## Activity
Write out the listing from the line with "outside the image." to the line with "9: (626, 388, 4.72)", both lines included, exactly and nothing beyond. Leave pictures out.

## Provided records
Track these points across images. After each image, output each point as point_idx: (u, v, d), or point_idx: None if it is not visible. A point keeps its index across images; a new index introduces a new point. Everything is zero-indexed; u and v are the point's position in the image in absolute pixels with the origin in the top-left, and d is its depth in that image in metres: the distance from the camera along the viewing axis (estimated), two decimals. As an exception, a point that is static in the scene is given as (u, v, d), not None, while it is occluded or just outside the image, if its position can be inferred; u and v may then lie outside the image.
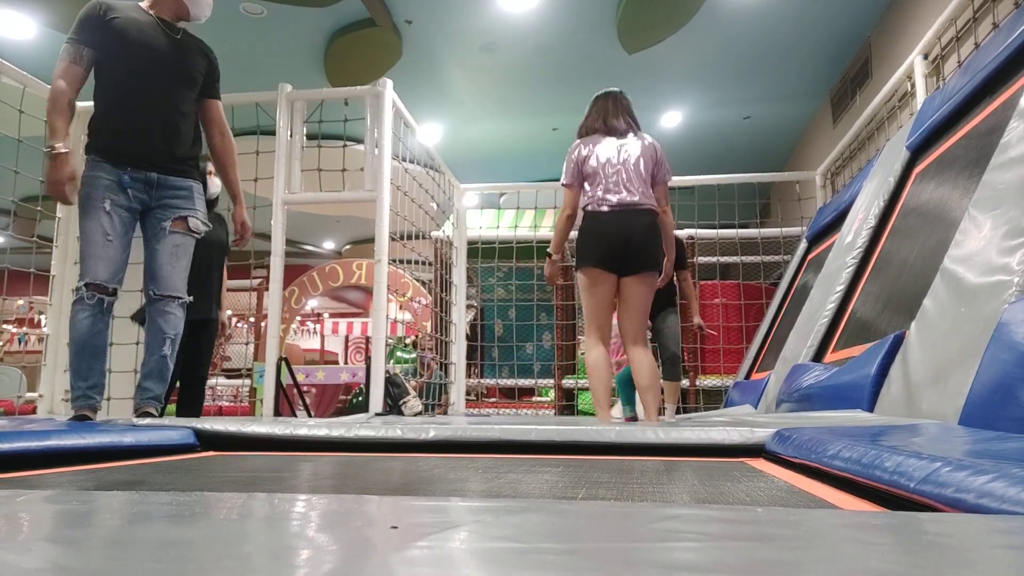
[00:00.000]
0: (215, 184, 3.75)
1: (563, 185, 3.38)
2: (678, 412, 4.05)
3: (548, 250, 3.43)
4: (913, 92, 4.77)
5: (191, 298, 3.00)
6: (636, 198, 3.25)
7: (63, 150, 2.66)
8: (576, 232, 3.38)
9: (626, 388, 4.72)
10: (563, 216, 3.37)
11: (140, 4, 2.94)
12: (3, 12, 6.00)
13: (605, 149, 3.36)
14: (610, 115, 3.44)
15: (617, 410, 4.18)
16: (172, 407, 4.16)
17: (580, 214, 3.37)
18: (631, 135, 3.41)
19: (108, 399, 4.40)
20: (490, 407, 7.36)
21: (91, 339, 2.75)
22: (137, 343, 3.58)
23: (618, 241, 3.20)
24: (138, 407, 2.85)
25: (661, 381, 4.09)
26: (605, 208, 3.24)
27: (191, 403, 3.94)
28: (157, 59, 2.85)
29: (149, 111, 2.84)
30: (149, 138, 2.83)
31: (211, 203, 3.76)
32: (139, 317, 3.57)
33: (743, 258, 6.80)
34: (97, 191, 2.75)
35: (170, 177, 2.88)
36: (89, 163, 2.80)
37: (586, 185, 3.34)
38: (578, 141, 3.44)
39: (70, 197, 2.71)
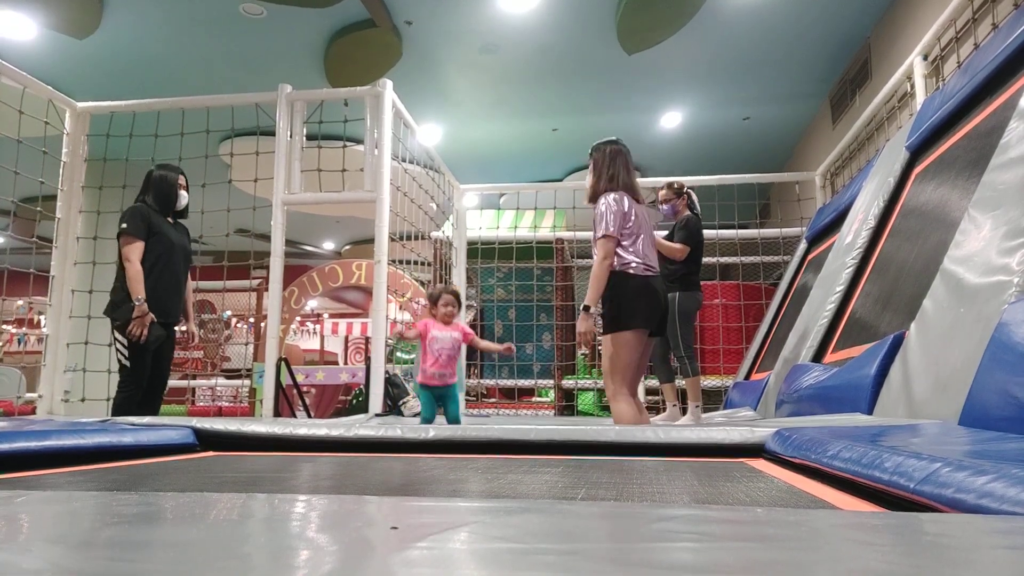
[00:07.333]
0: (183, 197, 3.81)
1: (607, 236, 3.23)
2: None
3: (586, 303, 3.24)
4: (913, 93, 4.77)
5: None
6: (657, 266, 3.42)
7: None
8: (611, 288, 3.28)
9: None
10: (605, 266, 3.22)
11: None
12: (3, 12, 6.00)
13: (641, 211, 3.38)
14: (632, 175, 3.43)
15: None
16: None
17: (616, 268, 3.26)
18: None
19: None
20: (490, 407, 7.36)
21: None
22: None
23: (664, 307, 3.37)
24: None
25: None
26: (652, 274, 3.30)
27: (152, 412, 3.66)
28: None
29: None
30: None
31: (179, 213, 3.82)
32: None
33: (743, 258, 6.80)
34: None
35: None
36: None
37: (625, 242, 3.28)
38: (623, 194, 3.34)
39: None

...

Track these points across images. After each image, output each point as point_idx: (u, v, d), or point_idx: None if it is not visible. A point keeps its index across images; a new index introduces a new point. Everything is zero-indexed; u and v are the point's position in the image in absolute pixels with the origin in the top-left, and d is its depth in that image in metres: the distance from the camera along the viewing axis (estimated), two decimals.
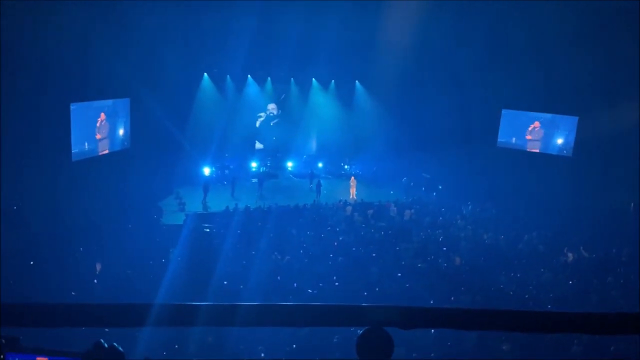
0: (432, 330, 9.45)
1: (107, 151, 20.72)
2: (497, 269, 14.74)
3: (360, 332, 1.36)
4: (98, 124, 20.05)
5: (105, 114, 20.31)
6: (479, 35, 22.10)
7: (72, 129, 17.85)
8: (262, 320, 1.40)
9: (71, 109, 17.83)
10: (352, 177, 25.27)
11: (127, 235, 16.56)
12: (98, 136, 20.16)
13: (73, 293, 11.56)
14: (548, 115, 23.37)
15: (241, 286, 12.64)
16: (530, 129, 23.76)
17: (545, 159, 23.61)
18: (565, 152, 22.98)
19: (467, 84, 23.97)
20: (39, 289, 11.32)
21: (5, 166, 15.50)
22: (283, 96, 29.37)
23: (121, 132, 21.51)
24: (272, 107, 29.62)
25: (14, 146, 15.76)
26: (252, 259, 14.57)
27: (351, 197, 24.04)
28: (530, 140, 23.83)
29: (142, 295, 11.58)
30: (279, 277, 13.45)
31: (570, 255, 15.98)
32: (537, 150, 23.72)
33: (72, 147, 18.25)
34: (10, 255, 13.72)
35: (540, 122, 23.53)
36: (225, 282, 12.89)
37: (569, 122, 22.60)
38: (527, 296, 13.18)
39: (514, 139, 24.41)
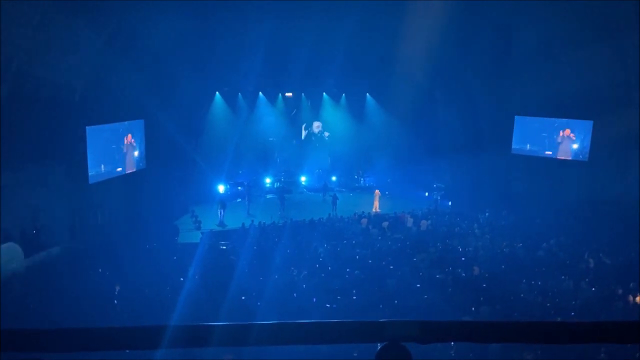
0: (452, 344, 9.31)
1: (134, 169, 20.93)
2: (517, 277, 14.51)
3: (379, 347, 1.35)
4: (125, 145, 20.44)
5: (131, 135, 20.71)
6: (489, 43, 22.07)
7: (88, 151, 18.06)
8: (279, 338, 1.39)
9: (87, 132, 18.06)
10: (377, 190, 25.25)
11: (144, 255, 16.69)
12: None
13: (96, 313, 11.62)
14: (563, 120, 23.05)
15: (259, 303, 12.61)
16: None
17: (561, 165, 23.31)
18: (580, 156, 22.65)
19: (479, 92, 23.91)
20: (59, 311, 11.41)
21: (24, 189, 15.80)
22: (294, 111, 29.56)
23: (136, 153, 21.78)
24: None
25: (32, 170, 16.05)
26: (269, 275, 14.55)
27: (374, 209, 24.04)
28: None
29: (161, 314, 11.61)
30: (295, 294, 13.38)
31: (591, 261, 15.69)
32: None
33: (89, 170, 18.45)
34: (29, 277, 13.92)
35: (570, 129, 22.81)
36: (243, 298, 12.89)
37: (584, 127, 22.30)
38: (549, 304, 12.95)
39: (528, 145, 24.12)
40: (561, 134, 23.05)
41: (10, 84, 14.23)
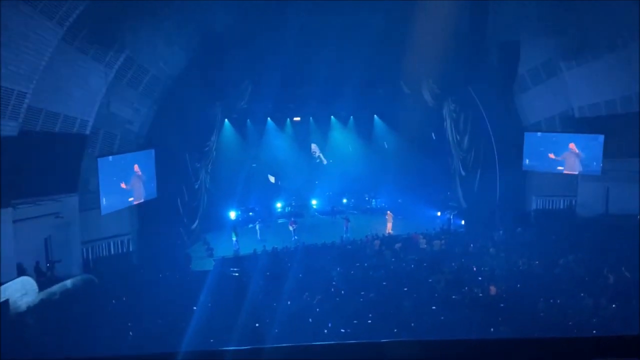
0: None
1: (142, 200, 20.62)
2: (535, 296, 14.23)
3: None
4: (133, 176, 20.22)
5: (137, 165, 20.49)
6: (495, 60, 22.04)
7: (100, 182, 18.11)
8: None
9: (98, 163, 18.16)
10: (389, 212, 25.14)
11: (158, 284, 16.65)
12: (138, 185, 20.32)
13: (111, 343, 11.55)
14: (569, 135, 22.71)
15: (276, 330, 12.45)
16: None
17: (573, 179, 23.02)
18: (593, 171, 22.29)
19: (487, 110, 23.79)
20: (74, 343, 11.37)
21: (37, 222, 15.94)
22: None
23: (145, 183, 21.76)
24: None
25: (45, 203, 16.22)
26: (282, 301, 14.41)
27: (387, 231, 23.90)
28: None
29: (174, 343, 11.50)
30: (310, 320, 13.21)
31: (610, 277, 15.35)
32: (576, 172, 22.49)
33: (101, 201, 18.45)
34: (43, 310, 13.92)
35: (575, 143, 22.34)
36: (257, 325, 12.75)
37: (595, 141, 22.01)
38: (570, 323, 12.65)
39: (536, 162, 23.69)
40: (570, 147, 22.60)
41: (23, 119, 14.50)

==

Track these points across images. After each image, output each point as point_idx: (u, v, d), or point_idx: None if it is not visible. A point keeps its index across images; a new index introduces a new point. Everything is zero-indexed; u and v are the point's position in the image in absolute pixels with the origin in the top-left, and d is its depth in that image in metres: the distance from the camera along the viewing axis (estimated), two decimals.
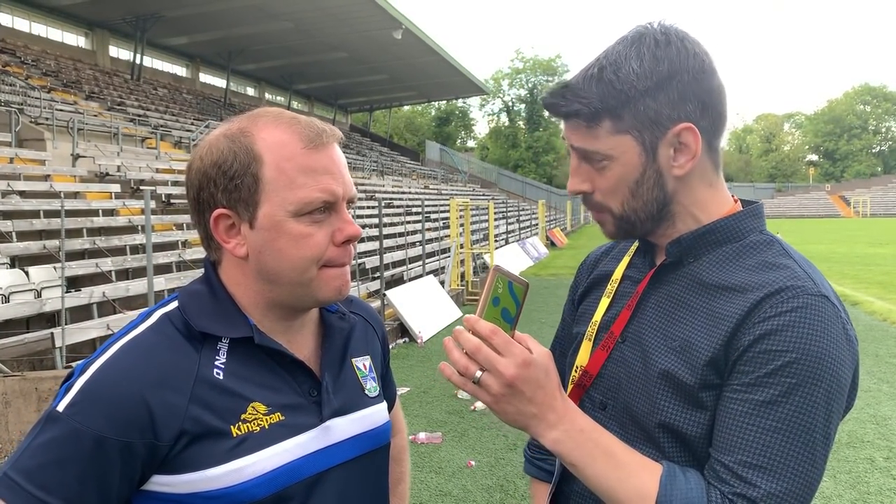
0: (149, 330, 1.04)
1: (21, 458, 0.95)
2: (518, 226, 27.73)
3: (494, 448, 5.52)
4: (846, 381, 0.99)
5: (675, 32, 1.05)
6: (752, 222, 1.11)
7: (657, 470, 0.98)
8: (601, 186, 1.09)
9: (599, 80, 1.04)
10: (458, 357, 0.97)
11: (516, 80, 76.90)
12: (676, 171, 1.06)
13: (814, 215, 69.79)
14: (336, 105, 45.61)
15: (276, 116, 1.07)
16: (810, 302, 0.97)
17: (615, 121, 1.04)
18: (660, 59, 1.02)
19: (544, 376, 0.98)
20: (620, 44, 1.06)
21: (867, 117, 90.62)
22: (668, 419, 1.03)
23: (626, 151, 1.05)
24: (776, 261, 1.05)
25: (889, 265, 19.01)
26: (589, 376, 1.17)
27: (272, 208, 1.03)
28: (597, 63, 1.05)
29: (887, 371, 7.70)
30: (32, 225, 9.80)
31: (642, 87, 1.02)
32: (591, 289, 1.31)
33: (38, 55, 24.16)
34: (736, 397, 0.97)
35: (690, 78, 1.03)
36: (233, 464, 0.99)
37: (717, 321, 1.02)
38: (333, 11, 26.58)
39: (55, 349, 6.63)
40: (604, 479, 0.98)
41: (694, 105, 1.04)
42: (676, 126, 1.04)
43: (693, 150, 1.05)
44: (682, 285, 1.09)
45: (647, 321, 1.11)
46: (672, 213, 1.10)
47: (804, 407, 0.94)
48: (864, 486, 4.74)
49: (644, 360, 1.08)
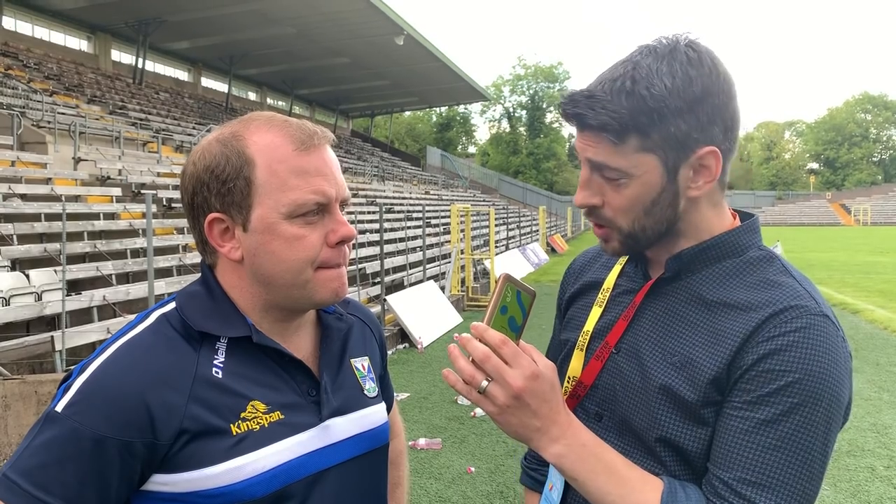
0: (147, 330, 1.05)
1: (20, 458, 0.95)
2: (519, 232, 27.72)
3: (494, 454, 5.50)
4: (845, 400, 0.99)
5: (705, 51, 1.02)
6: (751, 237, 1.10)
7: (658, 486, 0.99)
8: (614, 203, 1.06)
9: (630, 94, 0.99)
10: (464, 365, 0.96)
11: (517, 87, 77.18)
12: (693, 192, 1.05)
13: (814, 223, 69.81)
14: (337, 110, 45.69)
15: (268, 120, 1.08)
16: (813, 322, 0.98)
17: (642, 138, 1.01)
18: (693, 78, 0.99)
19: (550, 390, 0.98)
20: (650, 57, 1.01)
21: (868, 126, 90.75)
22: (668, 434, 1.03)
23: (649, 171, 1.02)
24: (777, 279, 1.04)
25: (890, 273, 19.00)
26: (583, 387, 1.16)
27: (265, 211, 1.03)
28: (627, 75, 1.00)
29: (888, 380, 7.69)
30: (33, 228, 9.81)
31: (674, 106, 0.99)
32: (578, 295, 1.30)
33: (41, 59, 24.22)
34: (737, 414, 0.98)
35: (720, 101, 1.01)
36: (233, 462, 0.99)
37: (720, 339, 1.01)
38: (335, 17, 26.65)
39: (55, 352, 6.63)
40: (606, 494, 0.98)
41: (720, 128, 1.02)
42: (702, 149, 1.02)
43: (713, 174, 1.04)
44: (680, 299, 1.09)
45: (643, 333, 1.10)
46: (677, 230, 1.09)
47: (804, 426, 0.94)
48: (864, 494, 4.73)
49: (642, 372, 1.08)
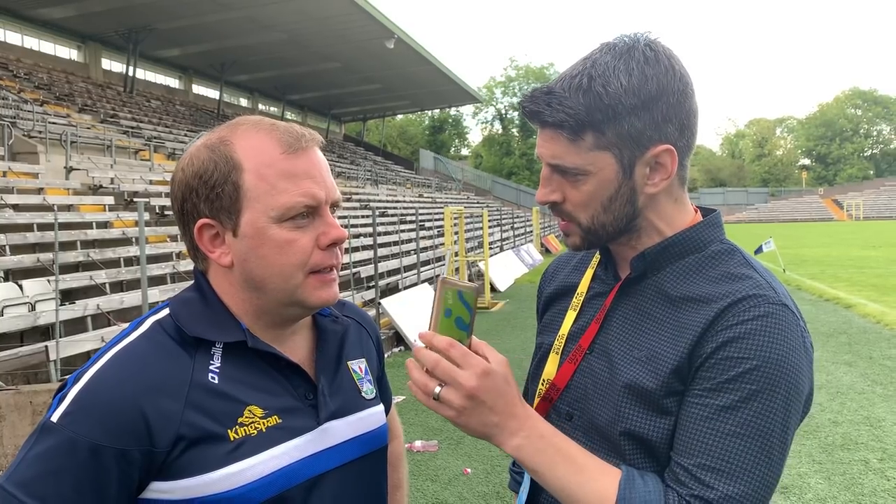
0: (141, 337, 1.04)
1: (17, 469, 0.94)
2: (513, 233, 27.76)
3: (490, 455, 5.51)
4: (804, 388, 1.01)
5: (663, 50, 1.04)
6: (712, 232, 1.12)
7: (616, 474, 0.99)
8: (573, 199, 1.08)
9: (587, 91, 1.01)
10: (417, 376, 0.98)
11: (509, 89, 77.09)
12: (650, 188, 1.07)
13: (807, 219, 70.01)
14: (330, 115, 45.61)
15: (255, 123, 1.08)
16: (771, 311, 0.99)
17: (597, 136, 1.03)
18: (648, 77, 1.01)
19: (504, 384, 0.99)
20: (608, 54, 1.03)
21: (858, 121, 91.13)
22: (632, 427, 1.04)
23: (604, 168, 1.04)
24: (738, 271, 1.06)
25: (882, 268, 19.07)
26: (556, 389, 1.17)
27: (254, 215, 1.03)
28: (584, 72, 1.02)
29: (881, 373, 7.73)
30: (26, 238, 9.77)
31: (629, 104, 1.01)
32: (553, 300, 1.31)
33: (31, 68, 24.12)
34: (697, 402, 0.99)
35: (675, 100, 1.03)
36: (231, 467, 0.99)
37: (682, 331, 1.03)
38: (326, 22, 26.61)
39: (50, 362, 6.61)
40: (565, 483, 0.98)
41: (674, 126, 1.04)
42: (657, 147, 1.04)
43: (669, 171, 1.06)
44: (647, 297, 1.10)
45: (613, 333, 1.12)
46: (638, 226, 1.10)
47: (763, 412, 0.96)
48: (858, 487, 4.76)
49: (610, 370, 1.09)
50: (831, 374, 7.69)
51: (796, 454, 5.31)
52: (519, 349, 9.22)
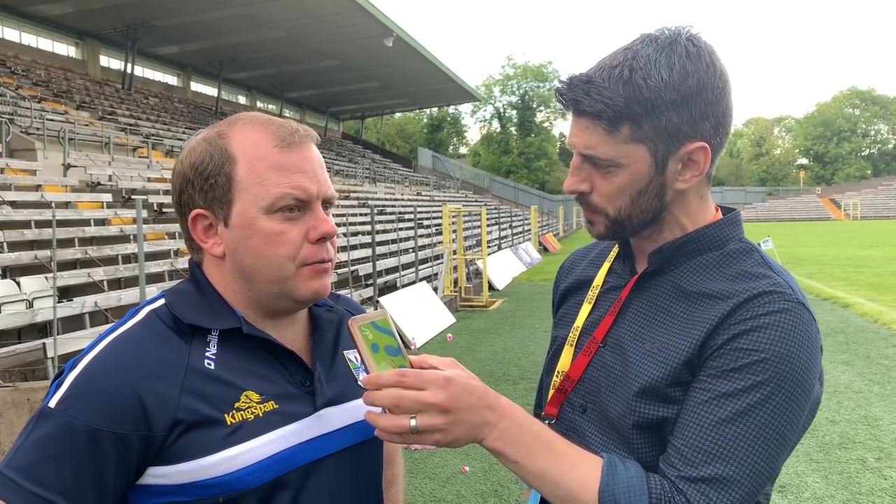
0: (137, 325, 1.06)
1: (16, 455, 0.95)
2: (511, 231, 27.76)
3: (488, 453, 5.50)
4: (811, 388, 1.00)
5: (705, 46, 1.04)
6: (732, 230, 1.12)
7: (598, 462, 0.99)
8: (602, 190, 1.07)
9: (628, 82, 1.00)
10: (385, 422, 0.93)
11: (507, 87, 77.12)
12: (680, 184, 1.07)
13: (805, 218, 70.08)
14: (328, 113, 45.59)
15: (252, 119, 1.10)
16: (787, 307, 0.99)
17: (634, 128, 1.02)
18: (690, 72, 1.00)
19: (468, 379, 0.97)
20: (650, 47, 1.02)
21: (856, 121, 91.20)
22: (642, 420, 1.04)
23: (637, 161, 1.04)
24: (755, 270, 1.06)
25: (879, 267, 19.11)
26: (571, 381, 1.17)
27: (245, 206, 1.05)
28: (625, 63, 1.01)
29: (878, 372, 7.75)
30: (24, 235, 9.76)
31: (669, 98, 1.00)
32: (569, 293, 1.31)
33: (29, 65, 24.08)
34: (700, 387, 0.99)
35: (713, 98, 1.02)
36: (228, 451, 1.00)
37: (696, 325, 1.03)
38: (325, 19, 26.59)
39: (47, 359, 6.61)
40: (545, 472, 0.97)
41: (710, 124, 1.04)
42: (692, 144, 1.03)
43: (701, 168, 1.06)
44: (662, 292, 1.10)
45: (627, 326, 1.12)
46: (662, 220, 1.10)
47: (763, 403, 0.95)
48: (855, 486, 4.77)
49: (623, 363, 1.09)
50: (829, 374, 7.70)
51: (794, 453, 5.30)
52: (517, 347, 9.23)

## Answer box
Track these points across images. After each image, output each point as point_idx: (u, v, d), or point_idx: None if it is not visible. A point keeps its index across images; a new index introduces a new point. Everything is zero-indexed; u and v are the point's position in the image in absolute pixels with the origin in the top-left, and d is its depth in that image in metres: the distance from the camera along the viewing axis (estimated), two decimals. As an exception, a point that is static in the scene is given as (u, v, d), not None, while it is occluded or just outside the image, if its position can be inferred; u and v may then lie outside the image.
[00:00.000]
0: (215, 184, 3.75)
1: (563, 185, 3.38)
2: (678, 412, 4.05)
3: (548, 250, 3.43)
4: (913, 92, 4.77)
5: (191, 298, 3.00)
6: (636, 198, 3.25)
7: (63, 150, 2.66)
8: (576, 232, 3.38)
9: (626, 388, 4.72)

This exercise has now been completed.